On December 21, exactly one year before the end of the Maya Long Count calendar and (depending on who you ask) supposedly the end of the world as we know it, we published a tongue-in-cheek photo story called Best Places to Be When the World Ends. It was a fun piece meant to be taken with a grain of salt. A shaker of salt, even. Some of our suggestions: a Maya ruin in Belize, the Wailing Wall in Jerusalem, or Hell’s Door in Turkmenistan. Not everyone found it funny.
Here’s a sample of the negative feedback we received:
- “Your email title is disgusting. Show some respect next time you are thinking of such a morbid title.” —S.H.
- “This is kind of sick. Please discontinue my subscription.” —C.S.
- “This is the most disgusting article I have come across. No human can predict the end of the world, only He up there knows when and how … So the best place one can get into is a sacred place to repent.” —C.C.
There were more like these, but you get the idea. We touched a nerve. So just to set the record straight: We don’t actually think the world will end in 2012. Neither does NASA. Neither did the ancient Maya, for that matter. That’s kind of the point. But isn’t it interesting to think about the places you’d want to visit and the things you’d want to do if you did know the end was near? We thought so, and that’s how we arrived at the premise of the story.
Happy (?) Holidays
We also took heat for a holiday greeting email we sent to our subscribers. It was a harmless (so we thought) season’s greeting from all of us at Smarter Travel Media to our readers, wishing each of you “Happy Holidays” and offering some tips for getting through the airport at the busiest time of the year, which includes both Christmas and New Year’s travel. Some readers took offense.
- “No thank you. It’s Merry Christmas! Not happy holidays. We would not be celebrating this day if Christ had not come. May you have a Christ-centered Christmas.” —W.W.

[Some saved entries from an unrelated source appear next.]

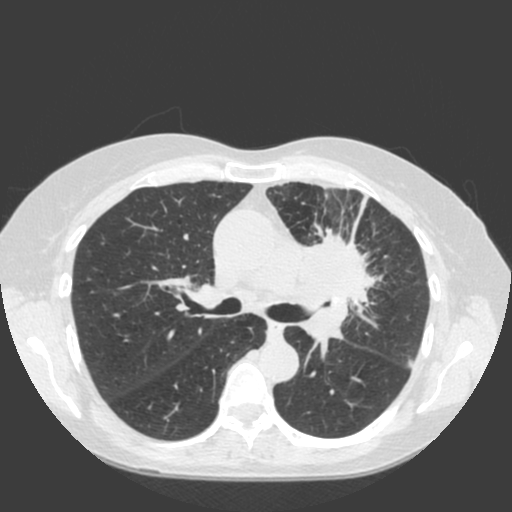
Low-dose screening chest CT, one axial slice. Slice 119 of 184 in the series (ordered by position). Lung window (W 1500 / L -600 HU). 2 mm slice thickness. 512 × 512 image matrix, field of view 350 × 350 mm.
Outlined on this slice (outlined manually by an expert reader):
- lesion 1 (tumor, hilum of left lung): bounding box <295,231,376,355> (left, top, right, bottom; pixels)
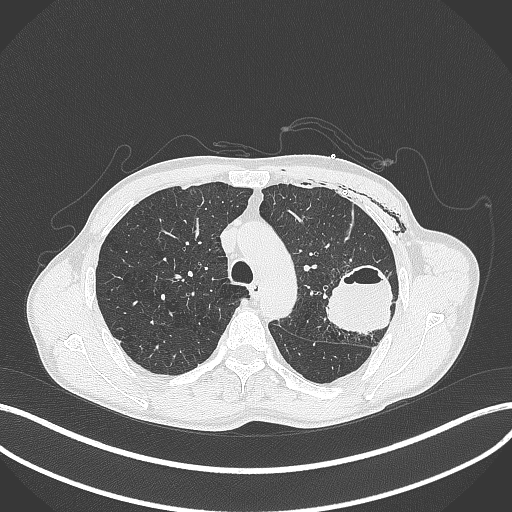
Chest CT, one axial slice; position 293 of 457 along the scan axis; reconstruction kernel B70f; lung window (W 1500 / L -600 HU); 1 mm slice thickness; 512 × 512 image matrix, field of view 400 × 400 mm. Patient: male, 58 years. From the clinical record (not read from this slice): clinical TNM (as recorded): T3 N0 M0.
Annotated regions visible in this slice (rectangle marked by the reading radiologist):
- lung tumour (recorded histology: adenocarcinoma): bounding box <324,258,395,341> (left, top, right, bottom; pixels)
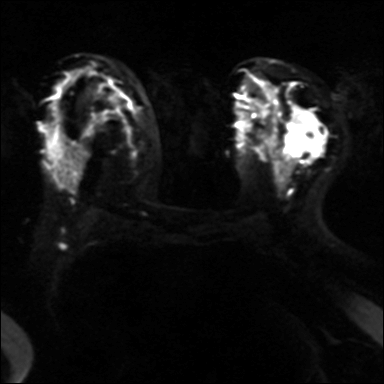
Breast MRI, one axial slice; position 20 of 40 along the scan axis; diffusion-weighted series; image 2 of 4 stored at this slice position (different b-values; order by instance number); 3 T; 384 × 384 image matrix. Female patient.
Annotated regions visible in this slice (expert manual segmentation):
- tumour on diffusion-weighted imaging: bounding box [x1, y1, x2, y2] px = [291, 112, 320, 154]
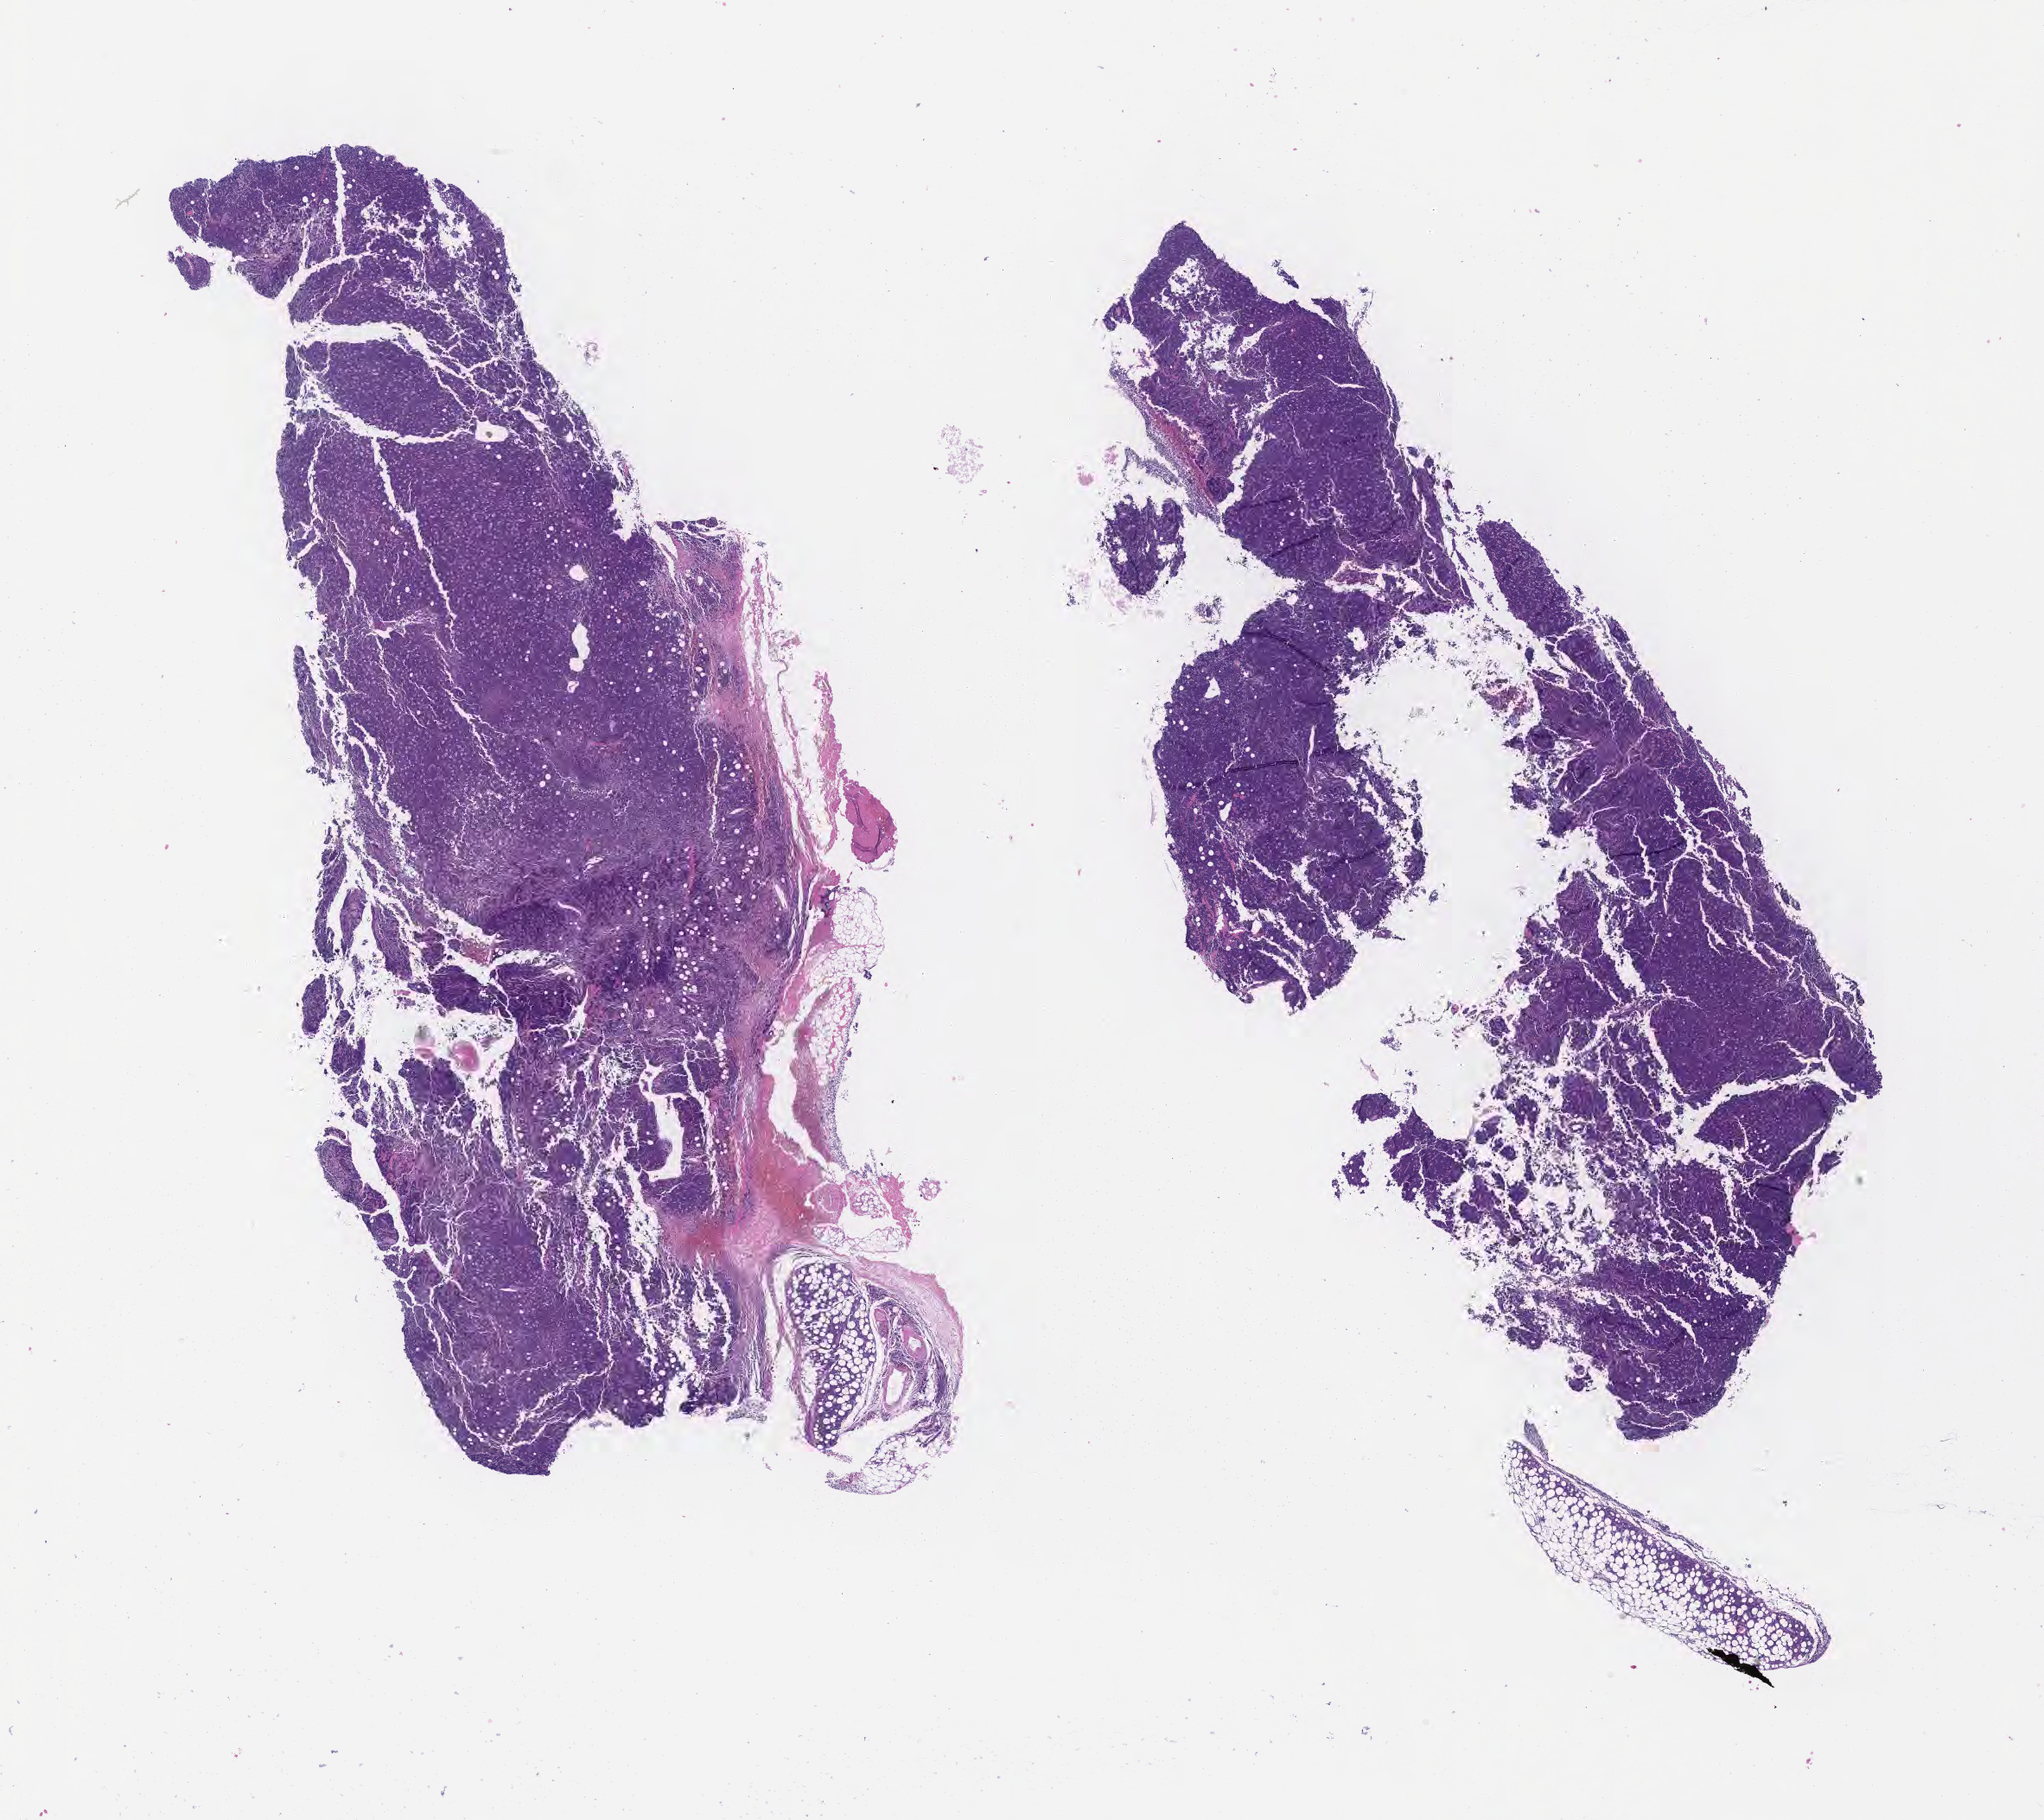
Digitized H&E-stained section, a low-resolution overview of the entire scanned area, about 19.1 x 17.0 mm. Specimen: tumor tissue. Patient female; age 16 years.
* diagnosis: Burkitt lymphoma, NOS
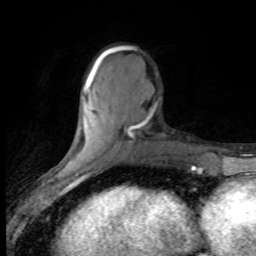
Breast MRI (dynamic contrast-enhanced), one axial slice. Slice 27 of 80 in the series (ordered by position). Cropped to one breast. Dynamic contrast-enhanced series, time point 2 of 8 at this slice position (early post-contrast). 1.5 T. TE 4.2 ms, TR 7.1 ms. 2 mm slice thickness. 256 × 256 image matrix, field of view 150 × 150 mm. Female patient.
Outlined on this slice (semi-automatic segmentation, software-assisted and operator-edited):
- enhancing-tissue mask used for the functional tumour volume (all voxels passing the contrast-enhancement thresholds inside the analysis volume; usually the tumour): bounding box (x1, y1, x2, y2) in pixels: (85, 48, 147, 135)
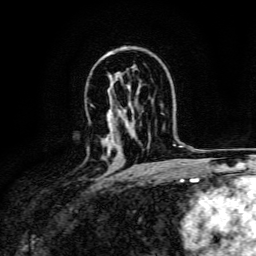
Breast MRI, one axial slice; slice 94 of 134 in the series (ordered by position); cropped to one breast; dynamic contrast-enhanced series, time point 2 of 6 at this slice position (early post-contrast); 3 T; TE 4.7 ms, TR 9 ms; 1.2 mm slice thickness; 256 × 256 image matrix, field of view 170 × 170 mm. Female patient.
Structures marked on this image (semi-automatic segmentation, software-assisted and operator-edited):
- enhancing-tissue mask used for the functional tumour volume (all voxels passing the contrast-enhancement thresholds inside the analysis volume; usually the tumour): bounding box [x1, y1, x2, y2] px = [107, 148, 111, 156]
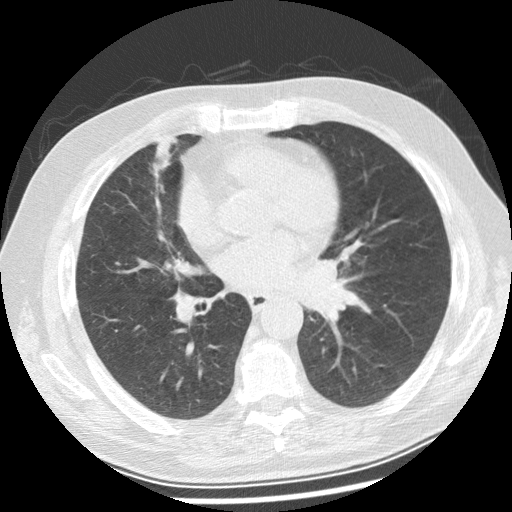
Low-dose screening chest CT, axial slice, baseline screening round, lung window (W 1500 / L -600 HU), 2.5 mm slice thickness, standard (soft-tissue) reconstruction kernel (STANDARD), 120 kVp, 512 × 512 image matrix. Male, age 70 years at enrolment.
- Expert reader's lesion annotation, bounding box (x1, y1, x2, y2) in pixels: (293, 240, 378, 326).
- Screening reader's record for this exam: no non-calcified nodule ≥4 mm recorded.
- Later outcome: lung cancer diagnosed 29 days after this screen — squamous cell carcinoma, keratinizing, NOS, left main stem bronchus, moderately differentiated (G2), stage IIIB (AJCC 6th edition), 40 mm at pathology.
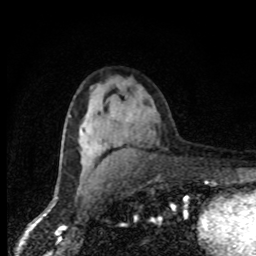
Breast MRI, one axial slice. Slice 49 of 80 in the series (ordered by position). Cropped to one breast. Dynamic contrast-enhanced series, time point 2 of 8 at this slice position (early post-contrast). 1.5 T. TE 4.2 ms, TR 7 ms. 2 mm slice thickness. 256 × 256 image matrix, field of view 150 × 150 mm. Female patient.
Annotated regions visible in this slice (semi-automatic segmentation, software-assisted and operator-edited):
- enhancing-tissue mask used for the functional tumour volume (all voxels passing the contrast-enhancement thresholds inside the analysis volume; usually the tumour): bounding box (x1, y1, x2, y2) in pixels: (83, 127, 92, 155)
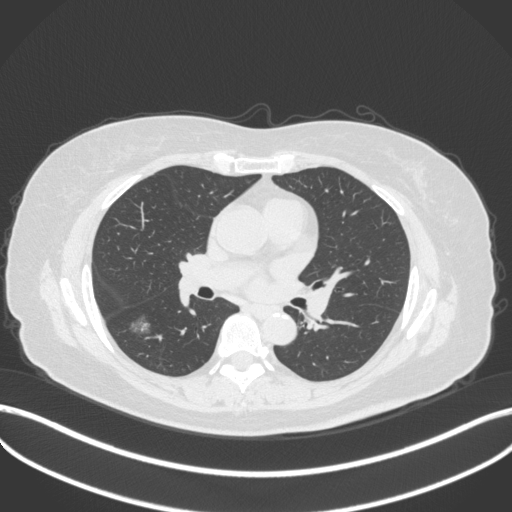
Chest CT, one axial slice; slice 171 of 322 in the series (ordered by position); lung window (W 1500 / L -600 HU); 1 mm slice thickness; 512 × 512 image matrix, field of view 400 × 400 mm. Female patient, age 64 years. Case-level facts recorded for this patient, not image findings: clinical TNM (as recorded): T1c N0 M0; histopathological grade: G1.
Outlined on this slice (bounding box drawn by a radiologist):
- lung tumour (recorded histology: adenocarcinoma): box from (x=125, y=311) to (x=154, y=337) px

- “It is not about holidays … Say Merry Christmas!” —Y.C.
- “Anyone who says happy holidays rather than Merry Christmas is either a fool who is trying to be politically correct … or one who fears the opinion of men rather than God.” —L.R.
- “If you can’t say Merry Christmas, don’t bother me with [happy holidays].” —R.A.J.
Of course, we never intended to be part of the “War on Christmas,” as some cable news outlets like to call it. Yes, we said “Happy Holidays.” By my count, we also mentioned Christmas more than a dozen times in December. We mentioned Hanukkah, the Winter Solstice, New Year’s Eve, and Festivus, too. We didn’t mention Kwanzaa or Three King’s Day, but we would have if a story had called for it. We weren’t hiding from Christmas or any other holiday. We are fortunate to have a broad readership, and we wanted to wish all of you safe and happy travels in the New Year. That’s why I personally support the use of “Happy Holidays” in our mailing.
Don’t Let the Bedbugs Bite
A few weeks ago we wrote about an alleged bedbug outbreak on a plane. Many readers were skeptical of the supposed victim’s story, but at least one reader has a similar tale:
“We too contracted bedbugs on a flight. We were flying from Philadelphia to Israel on US Airways in the fall. When we got on, the family was bite free. When we departed the plane, my six-year-old had bites covering both of his ankles. It took me a day or two to figure out what was going on, but as bites kept appearing on him in sets of three I pulled apart his bed with a fine-tooth comb and found a bug. Because I caught it so early, we were able to limit the problem considerably. I knew we were flying the same aircraft home, so I contacted US Airways to let them know. They responded that they had no other complaints so I must be wrong. I can tell you with 100 percent certainty that we got the bugs from the plane. We left and returned from our home—where there are (fortunately) no bugs. Once we washed everything we had brought with us, vacuumed every inch of the apartment where we were staying, and paid for an exterminator, we had no more problems. I did not expect US Airways to refund us any money, I just wanted them to own up to the problem and exterminate the plane. Luckily we did not have new visitors from our flight home. Either way, it was an awful, stressful experience that I do not wish on anyone.” –N.B.